Il diritto inviolabile alla libera espressione di ogni uomo è al centro della Costituzione come della mostra Mediterraneo, a Genova, Palazzo Ducale, aperta fino al 1 maggio.

 

Il 1 marzo 1988 Oscar Luigi Scalfaro, allora semplice deputato, tenne ad Osimo una mirabile lezione sulla Carta costituzionale italiana, non solo dal punto di vista giuridico e politico, ma anche umano. Una persona a me cara mi ha fatto leggere la registrazione di quella conferenza inedita, che mantiene ancora oggi tutto il suo valore e la sua stringente attualità.

Una fra tutte la narrazione di quando nel 1946 applaudirono l'articolo 2 che, scrive Scalfaro, "per me, per la mia vita, per il mio gusto è il cuore della Costituzione":

"La Repubblica riconosce e garantisce i diritti inviolabili dell'uomo"

E' il termine "riconosce" che lo emoziona e ci emoziona per la sua potenza incredibile. Lo Stato, infatti, non è un germinatore di diritti, un padre che dona, elargisce o toglie e riduce.

Ma l'uomo è prima dello Stato. L'uomo è colui che mette al mondo lo Stato. E lo Stato, la Repubblica, nel momento in cui nasce dall'Uomo, come primo gesto, si inchina ai diritti inviolabili dell'uomo stesso che ci sono prima che lo Stato sia.

Riconoscere diventa allora un verbo che fissa la realtà, una parola viva.  

L'articolo 2 mi ha fatto compagnia anche giorni fa quando a Genova a Palazzo Ducale ho visto la mostra Mediterraneo. Da Courbet a Monet a Matisse aperta fino al 1 maggio. Un'esposizione presentata come una passeggiata attraverso il sud della Francia, dalla Provenza alla Costa Azzurra fino a Bordighera con gli occhi dei più o meno grandi impressionisti e post-impressionisti. Subito devo dire che così non è. Non è proprio una passeggiata al sole.

Le tele di Renoir, Monet, Cézanne, Matisse, Braque sono le migliori, quelle dalla fine degli anni ottanta quando il sapore retinico non accontenta più la ricerca pittorica e umana di questi grandi artisti. Monet si culla tra i rosa e gli azzurri e realizza Veduta di Bordighera (1884) e il Forte di Antibes (1888). E toglie il fiato. Matisse fa di Nizza la sua finestra sul mondo. Van Gogh divora il giorno e la notte come i suoi tubetti di colore.

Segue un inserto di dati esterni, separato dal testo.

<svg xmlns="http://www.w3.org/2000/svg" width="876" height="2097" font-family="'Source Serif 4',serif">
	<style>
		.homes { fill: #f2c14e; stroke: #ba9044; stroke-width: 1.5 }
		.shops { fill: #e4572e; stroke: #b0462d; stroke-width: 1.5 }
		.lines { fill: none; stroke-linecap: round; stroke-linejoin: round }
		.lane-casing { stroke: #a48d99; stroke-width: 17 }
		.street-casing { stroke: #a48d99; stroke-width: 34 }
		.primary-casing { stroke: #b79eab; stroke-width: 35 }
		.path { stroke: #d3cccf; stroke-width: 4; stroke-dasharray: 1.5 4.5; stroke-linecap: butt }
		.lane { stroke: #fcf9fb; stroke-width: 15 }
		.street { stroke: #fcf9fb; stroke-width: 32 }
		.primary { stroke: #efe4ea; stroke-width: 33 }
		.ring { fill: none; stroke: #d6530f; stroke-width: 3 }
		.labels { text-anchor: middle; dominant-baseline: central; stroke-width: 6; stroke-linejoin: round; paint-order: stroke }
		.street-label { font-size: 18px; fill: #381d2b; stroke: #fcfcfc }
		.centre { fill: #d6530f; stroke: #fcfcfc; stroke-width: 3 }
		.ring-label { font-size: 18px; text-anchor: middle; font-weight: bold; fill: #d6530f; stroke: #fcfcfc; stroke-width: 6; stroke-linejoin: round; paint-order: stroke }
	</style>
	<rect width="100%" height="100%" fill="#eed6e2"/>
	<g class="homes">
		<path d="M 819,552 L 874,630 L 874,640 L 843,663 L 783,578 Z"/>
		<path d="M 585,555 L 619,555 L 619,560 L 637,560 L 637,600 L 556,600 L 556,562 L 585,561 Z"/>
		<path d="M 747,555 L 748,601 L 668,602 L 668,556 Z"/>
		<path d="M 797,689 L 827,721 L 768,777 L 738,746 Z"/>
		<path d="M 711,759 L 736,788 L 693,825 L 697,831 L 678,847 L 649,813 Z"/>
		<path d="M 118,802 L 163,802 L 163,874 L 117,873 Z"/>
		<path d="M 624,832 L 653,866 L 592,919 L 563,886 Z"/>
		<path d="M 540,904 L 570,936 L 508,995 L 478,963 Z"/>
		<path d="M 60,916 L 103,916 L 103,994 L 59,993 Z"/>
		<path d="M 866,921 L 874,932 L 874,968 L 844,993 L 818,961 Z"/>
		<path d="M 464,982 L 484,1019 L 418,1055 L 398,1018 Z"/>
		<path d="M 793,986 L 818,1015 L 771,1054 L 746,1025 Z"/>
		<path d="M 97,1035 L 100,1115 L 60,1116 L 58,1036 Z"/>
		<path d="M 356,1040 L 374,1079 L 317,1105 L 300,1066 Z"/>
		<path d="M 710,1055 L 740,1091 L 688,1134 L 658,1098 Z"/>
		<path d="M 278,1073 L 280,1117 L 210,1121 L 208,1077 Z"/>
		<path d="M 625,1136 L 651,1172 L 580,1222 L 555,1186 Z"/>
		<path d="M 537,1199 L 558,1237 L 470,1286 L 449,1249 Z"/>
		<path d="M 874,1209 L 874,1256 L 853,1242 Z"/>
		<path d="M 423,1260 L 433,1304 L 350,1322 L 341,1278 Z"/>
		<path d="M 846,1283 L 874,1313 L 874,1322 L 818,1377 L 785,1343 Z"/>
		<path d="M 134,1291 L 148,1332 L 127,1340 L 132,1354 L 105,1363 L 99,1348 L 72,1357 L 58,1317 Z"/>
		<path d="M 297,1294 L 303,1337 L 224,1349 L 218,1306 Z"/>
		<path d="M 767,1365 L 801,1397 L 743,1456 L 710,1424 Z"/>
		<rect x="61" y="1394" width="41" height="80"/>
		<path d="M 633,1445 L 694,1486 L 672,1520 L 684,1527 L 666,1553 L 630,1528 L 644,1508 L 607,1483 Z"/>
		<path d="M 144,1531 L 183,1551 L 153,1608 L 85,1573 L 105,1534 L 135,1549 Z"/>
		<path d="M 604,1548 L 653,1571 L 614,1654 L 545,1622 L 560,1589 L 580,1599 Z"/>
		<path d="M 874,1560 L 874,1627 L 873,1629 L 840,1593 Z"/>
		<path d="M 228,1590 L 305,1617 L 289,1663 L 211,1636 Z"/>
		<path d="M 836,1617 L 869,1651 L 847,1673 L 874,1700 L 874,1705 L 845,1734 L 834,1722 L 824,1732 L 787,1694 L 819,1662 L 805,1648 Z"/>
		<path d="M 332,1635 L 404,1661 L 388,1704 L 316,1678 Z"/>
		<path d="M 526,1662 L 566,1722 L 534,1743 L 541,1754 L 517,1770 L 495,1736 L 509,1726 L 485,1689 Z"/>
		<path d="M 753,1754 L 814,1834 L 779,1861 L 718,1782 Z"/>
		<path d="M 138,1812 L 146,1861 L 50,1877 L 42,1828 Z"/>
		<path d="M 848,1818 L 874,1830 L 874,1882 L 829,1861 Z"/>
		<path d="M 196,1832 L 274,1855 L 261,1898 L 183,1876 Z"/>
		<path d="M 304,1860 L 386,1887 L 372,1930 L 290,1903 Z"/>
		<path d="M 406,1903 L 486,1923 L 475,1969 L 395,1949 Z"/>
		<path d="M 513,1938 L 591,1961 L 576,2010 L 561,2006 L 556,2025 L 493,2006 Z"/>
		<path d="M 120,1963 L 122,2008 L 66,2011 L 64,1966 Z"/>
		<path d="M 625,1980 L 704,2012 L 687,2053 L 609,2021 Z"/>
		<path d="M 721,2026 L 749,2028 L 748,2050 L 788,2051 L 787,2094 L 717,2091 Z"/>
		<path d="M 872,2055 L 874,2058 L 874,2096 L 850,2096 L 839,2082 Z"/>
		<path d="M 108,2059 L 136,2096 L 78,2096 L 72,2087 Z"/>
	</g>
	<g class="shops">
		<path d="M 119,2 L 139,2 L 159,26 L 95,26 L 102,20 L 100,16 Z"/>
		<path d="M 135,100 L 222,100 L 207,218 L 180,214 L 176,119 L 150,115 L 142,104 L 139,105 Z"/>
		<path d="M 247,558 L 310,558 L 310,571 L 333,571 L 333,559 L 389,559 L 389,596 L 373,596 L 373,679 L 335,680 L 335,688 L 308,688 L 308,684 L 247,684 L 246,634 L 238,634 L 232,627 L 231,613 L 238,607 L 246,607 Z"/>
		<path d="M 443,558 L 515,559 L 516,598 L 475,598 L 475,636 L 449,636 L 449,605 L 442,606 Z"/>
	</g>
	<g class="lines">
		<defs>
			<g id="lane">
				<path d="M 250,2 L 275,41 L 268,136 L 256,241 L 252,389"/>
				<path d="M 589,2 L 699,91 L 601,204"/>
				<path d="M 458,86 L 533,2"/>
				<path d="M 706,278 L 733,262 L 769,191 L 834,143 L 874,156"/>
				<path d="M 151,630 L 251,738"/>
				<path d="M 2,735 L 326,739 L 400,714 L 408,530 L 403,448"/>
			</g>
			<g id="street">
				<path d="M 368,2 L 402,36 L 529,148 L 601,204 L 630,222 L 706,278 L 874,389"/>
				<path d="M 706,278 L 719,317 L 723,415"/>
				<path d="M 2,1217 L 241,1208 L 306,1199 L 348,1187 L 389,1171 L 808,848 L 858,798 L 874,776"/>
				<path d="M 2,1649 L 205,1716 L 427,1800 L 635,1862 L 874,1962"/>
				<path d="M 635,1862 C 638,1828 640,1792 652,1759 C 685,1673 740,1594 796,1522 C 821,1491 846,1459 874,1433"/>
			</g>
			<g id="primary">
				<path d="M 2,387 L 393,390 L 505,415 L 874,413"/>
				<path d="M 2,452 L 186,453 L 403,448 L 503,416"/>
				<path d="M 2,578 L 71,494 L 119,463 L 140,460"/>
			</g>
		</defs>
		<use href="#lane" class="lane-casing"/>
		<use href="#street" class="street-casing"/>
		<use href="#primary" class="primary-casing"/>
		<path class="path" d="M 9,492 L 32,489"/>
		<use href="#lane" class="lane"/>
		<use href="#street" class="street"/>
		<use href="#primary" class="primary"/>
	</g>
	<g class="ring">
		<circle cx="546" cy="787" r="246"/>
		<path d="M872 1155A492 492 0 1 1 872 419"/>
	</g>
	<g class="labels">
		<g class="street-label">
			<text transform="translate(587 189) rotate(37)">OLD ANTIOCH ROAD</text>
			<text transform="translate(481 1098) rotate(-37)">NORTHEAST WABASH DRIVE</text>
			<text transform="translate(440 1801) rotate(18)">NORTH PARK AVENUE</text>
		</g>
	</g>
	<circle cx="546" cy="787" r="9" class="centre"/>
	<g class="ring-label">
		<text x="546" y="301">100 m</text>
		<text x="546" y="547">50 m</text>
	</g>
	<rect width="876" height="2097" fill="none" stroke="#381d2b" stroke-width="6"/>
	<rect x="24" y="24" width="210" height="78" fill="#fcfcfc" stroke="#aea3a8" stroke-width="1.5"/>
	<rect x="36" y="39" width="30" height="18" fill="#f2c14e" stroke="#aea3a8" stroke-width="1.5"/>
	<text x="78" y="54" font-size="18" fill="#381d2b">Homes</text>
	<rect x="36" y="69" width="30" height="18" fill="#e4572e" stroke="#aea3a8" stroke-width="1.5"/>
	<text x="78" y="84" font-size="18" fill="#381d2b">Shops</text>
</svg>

Ma è  nella  terza sala che ritrovo la Costituzione.  

Il tema del paesaggio nelle "Rocce a L'Estaque" mette insieme, vicini vicini Renoir e Cézanne. E' il 1882. Una giornata di febbraio.  I due lavorano fianco a fianco. La pelle e la sua essenza direbbero i critici. Ma lì nel Midi della Francia, Renoir e Cézanne si riconoscono. Dopo un percorso a piedi, a parlare di pittura con la cassetta dei colori,  piantano il cavalletto, ognuno ha di fronte le rocce oltre le quali c'è il mare e il porto di Marsiglia. Cambia il gesto pittorico, ma il sentire è identico, la condivisione si respira. La libertà interiore delle coscienze è illimitata. Il luogo dell'anima è dichiarato e accettato come esistente da entrambi. Pulsano di vita. Di una comune visione della vita. Ricerca, rigore, forse ossessioni o impegno costante, ma grande capacità di sentire e di sentirsi. Lì tra le rocce la pittura diventa mezzo di conoscenza e  il colore, la forma e la linea garantiscono ai due grandi Maestri di riconoscersi e di dichiarare soprattutto il  proprio diritto inviolabile di espressione.

La mostra termina con una saletta detta del congedo dove Monet, Cézanne e Van Gogh danno il meglio di sé. Ma manca Renoir. Di corsa ritorno dalla forte presenza di Cézanne, che sempre mi conquista e mi appartiene, ma questa volta l'ultimo mio personale  congedo è per Renoir. Un artista o meglio, sull'onda della Costituzione,  un cittadino che secondo le proprie possibilità e la propria scelta  ha svolto una funzione importante ed essenziale, concorrendo al progresso spirituale della società.